Pharmacological Effects and Phytochemical Profile of Methanolic Odontosoria biflora (Kaulf.) C.Chr. [Lindsaeaceae] Extract in Caenorhabditis elegans Models of Parkinson's Disease

Meysam Hamel Darbandi^1,2*Lesile Michelle M Dalmacio¹Jose Ma. Moncada Angeles³

• ¹Department of Biochemistry and Molecular Biology, College of Medicine, University of the Philippines Manila, Manila, Philippines
• ²Department of Biochemistry, Nutrition, and Molecular Biology, School of Medicine, Bohol Island State University, Tagbilaran City, Bohol, Philippines
• ³Department of Parasitology, College of Public Health, University of the Philippines Manila, Manila, Philippines

Parkinson’s disease (PD) is a neurodegenerative disorder characterized by the progressive loss of dopaminergic neurons, with oxidative stress and inflammation as key contributors to its pathogenesis.
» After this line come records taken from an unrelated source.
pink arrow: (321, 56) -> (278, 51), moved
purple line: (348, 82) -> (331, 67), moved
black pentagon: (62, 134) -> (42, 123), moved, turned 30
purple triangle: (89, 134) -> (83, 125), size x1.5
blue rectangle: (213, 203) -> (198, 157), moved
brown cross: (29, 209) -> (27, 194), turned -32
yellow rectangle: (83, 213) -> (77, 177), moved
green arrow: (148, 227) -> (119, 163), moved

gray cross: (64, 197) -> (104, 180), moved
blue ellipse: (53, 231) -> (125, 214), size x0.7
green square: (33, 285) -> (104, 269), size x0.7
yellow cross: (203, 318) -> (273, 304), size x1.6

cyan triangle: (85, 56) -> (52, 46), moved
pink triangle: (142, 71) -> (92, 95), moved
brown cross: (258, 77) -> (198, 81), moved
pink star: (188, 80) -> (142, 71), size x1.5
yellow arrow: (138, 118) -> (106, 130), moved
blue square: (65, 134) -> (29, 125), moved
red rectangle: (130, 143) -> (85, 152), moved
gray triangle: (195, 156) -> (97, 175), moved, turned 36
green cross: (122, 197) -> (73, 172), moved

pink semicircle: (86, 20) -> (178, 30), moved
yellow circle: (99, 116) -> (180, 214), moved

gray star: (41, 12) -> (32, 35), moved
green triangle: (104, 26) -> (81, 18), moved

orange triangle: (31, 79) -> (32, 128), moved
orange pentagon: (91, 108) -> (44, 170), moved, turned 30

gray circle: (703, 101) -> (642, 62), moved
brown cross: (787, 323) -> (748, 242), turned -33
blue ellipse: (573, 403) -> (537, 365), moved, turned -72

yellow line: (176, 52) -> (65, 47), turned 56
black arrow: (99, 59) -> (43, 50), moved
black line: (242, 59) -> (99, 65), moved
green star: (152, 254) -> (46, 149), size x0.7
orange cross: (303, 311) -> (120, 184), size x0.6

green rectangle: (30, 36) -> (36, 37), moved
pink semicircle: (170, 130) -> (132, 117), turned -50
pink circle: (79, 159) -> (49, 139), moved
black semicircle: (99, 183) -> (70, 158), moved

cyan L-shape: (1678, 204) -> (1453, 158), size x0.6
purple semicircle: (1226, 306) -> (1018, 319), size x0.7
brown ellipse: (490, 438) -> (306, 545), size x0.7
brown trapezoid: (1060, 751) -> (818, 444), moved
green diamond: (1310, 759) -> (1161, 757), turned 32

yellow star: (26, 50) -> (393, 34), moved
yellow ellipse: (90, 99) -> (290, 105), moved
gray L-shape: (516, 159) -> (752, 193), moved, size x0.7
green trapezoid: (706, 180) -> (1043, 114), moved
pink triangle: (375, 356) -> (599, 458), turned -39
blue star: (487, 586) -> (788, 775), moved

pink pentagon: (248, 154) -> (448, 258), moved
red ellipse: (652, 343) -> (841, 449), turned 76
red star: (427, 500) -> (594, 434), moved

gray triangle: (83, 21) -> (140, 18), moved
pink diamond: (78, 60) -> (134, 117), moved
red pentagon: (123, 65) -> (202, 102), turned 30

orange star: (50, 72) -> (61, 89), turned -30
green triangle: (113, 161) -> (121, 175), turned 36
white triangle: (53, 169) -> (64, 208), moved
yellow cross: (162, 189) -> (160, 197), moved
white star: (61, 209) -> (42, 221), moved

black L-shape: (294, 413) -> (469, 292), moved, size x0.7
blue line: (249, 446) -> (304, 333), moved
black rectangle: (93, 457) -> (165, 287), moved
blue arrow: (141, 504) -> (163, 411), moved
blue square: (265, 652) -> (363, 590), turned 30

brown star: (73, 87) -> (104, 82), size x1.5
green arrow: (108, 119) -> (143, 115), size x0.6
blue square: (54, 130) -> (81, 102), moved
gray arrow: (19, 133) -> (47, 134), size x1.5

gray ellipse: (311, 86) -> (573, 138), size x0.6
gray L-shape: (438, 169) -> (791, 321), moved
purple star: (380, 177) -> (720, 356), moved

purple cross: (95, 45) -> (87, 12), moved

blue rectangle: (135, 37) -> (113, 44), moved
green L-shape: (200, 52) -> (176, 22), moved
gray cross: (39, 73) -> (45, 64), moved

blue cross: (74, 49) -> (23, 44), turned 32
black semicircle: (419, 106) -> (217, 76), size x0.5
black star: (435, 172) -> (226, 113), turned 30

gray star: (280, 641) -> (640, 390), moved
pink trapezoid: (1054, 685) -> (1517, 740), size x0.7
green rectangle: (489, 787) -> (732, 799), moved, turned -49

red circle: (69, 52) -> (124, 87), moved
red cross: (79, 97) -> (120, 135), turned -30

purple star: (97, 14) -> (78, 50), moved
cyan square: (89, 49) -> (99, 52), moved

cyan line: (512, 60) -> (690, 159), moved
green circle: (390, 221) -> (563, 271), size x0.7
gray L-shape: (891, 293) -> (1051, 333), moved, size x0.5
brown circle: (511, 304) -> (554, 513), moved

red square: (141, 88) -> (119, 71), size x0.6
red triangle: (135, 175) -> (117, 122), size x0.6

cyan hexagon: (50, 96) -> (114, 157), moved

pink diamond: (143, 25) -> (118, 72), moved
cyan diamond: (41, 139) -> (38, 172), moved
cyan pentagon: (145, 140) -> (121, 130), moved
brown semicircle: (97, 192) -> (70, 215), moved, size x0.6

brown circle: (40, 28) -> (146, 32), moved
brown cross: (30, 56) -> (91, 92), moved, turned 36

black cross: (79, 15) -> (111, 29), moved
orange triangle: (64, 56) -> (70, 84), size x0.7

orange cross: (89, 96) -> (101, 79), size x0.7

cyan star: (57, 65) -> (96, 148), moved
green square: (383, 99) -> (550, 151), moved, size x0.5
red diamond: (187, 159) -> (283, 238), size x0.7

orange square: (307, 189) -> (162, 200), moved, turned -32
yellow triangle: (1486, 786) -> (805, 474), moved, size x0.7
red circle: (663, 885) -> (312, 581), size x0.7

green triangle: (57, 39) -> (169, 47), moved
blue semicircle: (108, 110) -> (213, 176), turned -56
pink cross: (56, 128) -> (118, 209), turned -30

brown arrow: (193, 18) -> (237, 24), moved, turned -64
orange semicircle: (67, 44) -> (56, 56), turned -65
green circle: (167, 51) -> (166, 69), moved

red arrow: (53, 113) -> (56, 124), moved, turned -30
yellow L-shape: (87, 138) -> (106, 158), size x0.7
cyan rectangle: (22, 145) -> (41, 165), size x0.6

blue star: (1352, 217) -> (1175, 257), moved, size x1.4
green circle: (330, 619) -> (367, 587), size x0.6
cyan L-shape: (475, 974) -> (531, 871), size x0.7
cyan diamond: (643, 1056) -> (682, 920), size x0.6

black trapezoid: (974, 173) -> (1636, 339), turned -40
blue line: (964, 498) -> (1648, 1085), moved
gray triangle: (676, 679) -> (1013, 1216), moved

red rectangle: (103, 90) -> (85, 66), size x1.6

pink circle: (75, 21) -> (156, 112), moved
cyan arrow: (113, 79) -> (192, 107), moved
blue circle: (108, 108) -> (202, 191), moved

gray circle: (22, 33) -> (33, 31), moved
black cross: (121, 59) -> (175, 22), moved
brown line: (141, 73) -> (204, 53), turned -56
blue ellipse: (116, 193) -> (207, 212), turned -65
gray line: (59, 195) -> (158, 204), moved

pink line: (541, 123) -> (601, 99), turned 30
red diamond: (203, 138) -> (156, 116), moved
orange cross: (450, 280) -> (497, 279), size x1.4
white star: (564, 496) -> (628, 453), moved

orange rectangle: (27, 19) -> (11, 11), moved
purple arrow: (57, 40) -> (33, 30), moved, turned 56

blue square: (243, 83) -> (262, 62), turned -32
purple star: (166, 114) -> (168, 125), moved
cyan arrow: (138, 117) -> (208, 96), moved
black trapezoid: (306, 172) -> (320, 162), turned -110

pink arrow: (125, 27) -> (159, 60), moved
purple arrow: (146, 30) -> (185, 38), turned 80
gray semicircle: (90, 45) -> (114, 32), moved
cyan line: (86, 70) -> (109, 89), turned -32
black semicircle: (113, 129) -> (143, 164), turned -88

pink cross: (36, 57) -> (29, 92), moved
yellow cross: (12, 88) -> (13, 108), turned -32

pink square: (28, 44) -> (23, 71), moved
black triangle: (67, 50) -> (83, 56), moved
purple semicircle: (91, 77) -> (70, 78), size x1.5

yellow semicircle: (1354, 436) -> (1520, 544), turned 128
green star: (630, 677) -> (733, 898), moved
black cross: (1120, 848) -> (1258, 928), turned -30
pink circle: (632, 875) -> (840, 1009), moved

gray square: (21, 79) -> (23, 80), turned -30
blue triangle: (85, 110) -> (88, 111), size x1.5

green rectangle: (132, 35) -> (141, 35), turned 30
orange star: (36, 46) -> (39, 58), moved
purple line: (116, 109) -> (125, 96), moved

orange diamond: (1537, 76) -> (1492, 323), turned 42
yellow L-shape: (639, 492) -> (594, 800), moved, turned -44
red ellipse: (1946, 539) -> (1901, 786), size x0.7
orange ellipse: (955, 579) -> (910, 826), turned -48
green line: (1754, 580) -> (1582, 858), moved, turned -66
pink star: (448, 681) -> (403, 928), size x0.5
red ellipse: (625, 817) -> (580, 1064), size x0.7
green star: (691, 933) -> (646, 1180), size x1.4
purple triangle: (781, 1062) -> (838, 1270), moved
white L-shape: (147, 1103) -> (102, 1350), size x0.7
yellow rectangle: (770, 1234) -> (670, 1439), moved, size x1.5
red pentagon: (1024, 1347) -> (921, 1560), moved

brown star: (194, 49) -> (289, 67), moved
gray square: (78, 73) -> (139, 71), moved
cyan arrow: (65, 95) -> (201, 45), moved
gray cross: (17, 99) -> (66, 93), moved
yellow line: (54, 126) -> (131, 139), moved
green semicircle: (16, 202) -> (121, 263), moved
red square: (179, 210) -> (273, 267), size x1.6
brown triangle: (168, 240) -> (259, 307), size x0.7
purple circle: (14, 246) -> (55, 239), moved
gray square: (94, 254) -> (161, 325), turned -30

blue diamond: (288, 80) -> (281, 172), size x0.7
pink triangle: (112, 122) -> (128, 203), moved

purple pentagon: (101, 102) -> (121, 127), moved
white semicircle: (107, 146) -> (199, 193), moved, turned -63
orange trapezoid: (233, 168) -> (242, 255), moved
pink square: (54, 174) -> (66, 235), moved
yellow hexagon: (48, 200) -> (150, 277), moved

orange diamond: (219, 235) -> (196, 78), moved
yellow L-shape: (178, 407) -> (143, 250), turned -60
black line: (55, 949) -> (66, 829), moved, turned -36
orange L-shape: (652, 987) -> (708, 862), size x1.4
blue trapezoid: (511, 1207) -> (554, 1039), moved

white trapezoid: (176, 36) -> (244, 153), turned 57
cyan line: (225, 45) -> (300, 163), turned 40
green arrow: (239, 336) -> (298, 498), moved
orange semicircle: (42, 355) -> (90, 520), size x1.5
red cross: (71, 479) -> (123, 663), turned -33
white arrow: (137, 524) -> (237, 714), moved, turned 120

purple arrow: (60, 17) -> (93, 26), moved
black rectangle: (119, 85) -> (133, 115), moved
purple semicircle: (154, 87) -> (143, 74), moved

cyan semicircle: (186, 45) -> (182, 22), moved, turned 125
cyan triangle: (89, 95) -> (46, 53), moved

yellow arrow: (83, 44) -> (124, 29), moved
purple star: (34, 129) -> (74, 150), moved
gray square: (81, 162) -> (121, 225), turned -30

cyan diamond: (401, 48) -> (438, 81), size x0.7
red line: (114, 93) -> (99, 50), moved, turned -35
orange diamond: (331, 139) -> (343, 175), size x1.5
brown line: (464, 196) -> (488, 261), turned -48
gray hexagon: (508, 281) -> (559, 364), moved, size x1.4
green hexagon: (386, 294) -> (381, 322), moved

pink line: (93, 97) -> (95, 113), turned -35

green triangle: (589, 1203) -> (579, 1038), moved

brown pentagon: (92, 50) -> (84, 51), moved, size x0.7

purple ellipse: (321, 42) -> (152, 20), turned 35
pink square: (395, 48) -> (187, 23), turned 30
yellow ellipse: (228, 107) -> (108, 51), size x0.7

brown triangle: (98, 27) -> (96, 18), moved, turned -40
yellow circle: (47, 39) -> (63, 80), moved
Odontosoria biflora (Kaulf.) C.Chr. [Lindsaeaceae] is an endemic fern from Batanes Island, Philippines, traditionally consumed as “tubho tea” by the Ivatan people and culturally believed to promote longevity. The present study evaluated the pharmacological potential of O. biflora extract (OBE) in Caenorhabditis elegans models of PD. OBEs were prepared using hexane (HOBE), ethyl acetate (EOBE), methanol (MOBE), and aqueous (AOBE) solvents. Among these, MOBE demonstrated the most pronounced effects and was selected for subsequent assays. MOBE significantly reduced dopaminergic neuronal loss, decreased α-synuclein aggregation, and extended lifespan in transgenic C. elegans compared with both the negative and positive controls. Functional assays further revealed that MOBE improved mechanosensation and locomotion, supporting the relevance of neuronal preservation to motor behavior. Chemical antioxidant assays (DPPH, ABTS, FRAP), conducted as analytical tools, demonstrated a strong radical-scavenging capacity of MOBE, consistent with its phenolic content (22.3 mg gallic acid equivalents [GAE]/g). Phytochemical profiling using high-resolution ultraperformance liquid chromatography coupled with electrospray ionization/quadrupole time-of-flight mass spectrometry identified at least eight metabolites, including 1,4-dihydroxyanthraquinone, flavonoid 8-C glycosides, 2-O-rhamnosylvitexin, khellin, isovitexin, apigenin-8-C glucoside, benzoic acid, and pterosin G. Taken together, these findings suggest that MOBE exhibits pharmacological potential in C. elegans PD models and warrants further in-depth studies in mammalian systems to validate its therapeutic relevance in higher models.